This is a fun topic to come back around to: revisit your favorite records from years past and say what you think of them now. Since a number of sites have done "Best of" lists for the decade, let's review, shall we?
I don't think I came up with a list for this year, but At the Drive-In's Relationship of Command was definitely one of my favorites of that year. The first nine songs really blew my mind, but it wasn't until years later that I grew to love the entire album. After the first nine songs, I just grew fatigued of the near-constant sonic assault. Now I think of that record as important in so many ways, so far as influence on many bands that came afterwards, and how powerful this record still sounds.
Memory is very clear on this one: Ryan Adams' Gold. While I always liked the record, it wasn't until I was stuck in a 50-minute back-up on I-45 through Corsicana on the day before Thanksgiving that I realized this was my favorite record of the year.
Make no mistake, a lot of Ryan's work is great fodder for brokenhearted. I was still upset over a break-up that happened in the previous year, and a few months into 2002, I would feel even more brokenhearted over another proverbial flight to Hawaii that crashed into the ocean. So, Ryan's music was a great soundtrack. So was Demolition, Love is Hell, and Rock N Roll in the ensuing years. I don't listen to Ryan's music nearly as much as I used to, but I still enjoy it.
The one record that I cherished during this time that I don't cherish now is Bright Eyes' Lifted. I went through the whole painful-but-necessary transition from a full-time college student mentality to a full-time worker mentality in 2002, and it's very safe to say that there were some very bleak months early into the year. When you tell yourself you're nothing because of you don't have a full-time job and you have a major falling-out with one of your best friends, it's easy to be drawn into Bright Eyes' music.
That was me at the time, and listening to this record now is like reading some prose or poetry I wrote that hasn't aged well. The record still sounds phenomenal, but Oberst's lyrics and singing are less appealing to me year after year.
Truth be told, I had forgotten until last Friday night that Cursive's The Ugly Organ was one of my favorites of that year. I have listened to all of Cursive's stuff between Domestica and Mama, I'm Swollen so much that I forgot. Hearing songs like "A Gentleman Caller" and "Butcher the Song" again live, the record has not aged a day to me, and it's still massive.
However, the record that I liked the most that year was none other than Hey Mercedes' Loses Control. This is still a good record to me, but I tend to lean towards the band's debut album, Everynight Fireworks, when I want to listen to some Hey Mercedes.
Look in the archives of this blog and you'll find my write-up on Modest Mouse's Good News for People Who Love Bad News. My sentiments on this record remain the same.
Bloc Party's Silent Alarm still doubles as a fantastic debut album and a singles collection by default.

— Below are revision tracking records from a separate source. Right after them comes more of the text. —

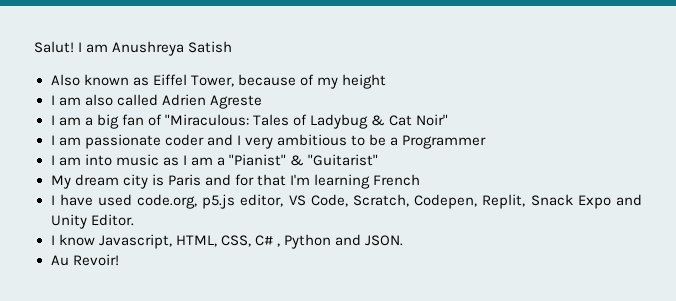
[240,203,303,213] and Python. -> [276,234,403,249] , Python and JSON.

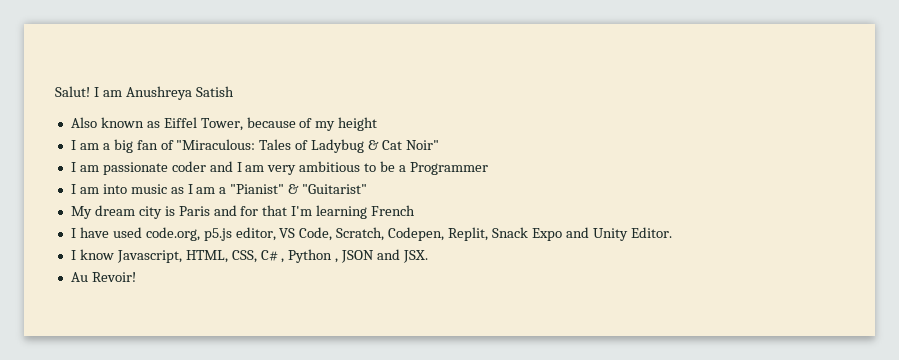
[50,94,262,109] // I am also called Adrien Agreste -> (378, 124) none
(241, 140) none -> [245,165,265,172] am
[334,234,403,246] and JSON. -> [335,249,429,263] , JSON and JSX.

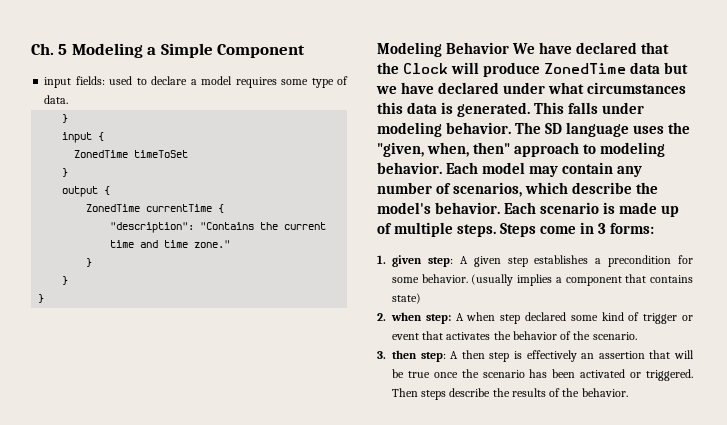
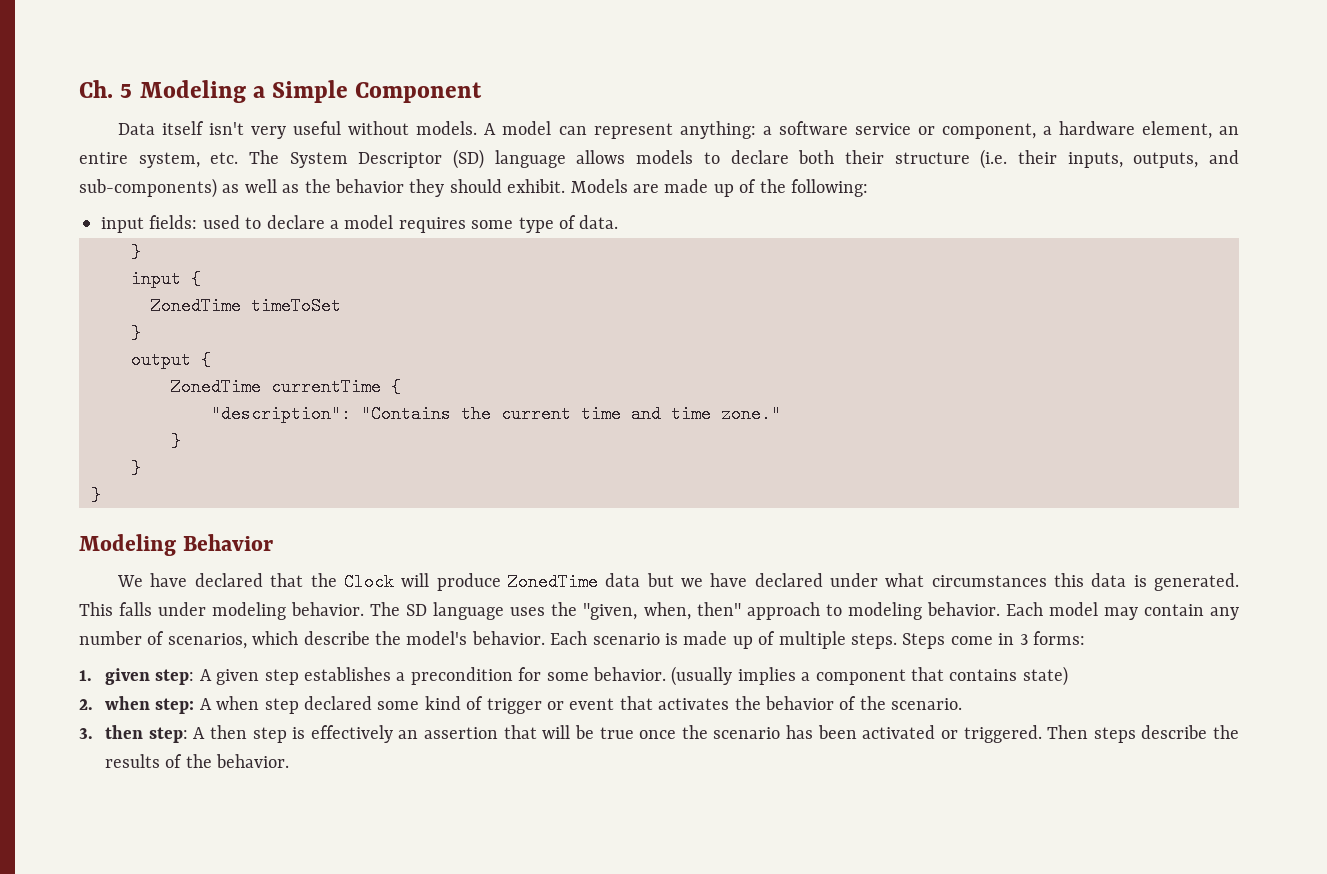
(306, 51) none -> [118,121,1239,139] [79,149,1240,169] [79,178,868,198] // Data itself isn't very useful without models. A model can represent anything: a software service or component, a hardware element, an entire system, etc. The System Descriptor (SD) language allows models to declare both their structure (i.e. their inputs, outputs, and sub-components) as well as the behavior they should exhibit. Models are made up of the following:
(510, 48) none -> (273, 542) //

Cursive came through with Happy Hollow, and like how I feel about The Ugly Organ, this is still an ace record.
Wilco's Sky Blue Sky is the moody older brother to this year's (The Album), but it's a perfect soundtrack for a gray day with beams of sunshine spilling through.
I still like Journey post-Steve Perry, and I still like their post-Perry albums as a whole more than the albums with Steve Perry. For the most part, I still enjoy Revelation, but one song that keeps getting skipped is "After All These Years." Hearing that song so many times on the radio killed the charm for me. It's pure slow-dance cheese at a wedding anniversary party -- something I won't be a part of for a long, long time.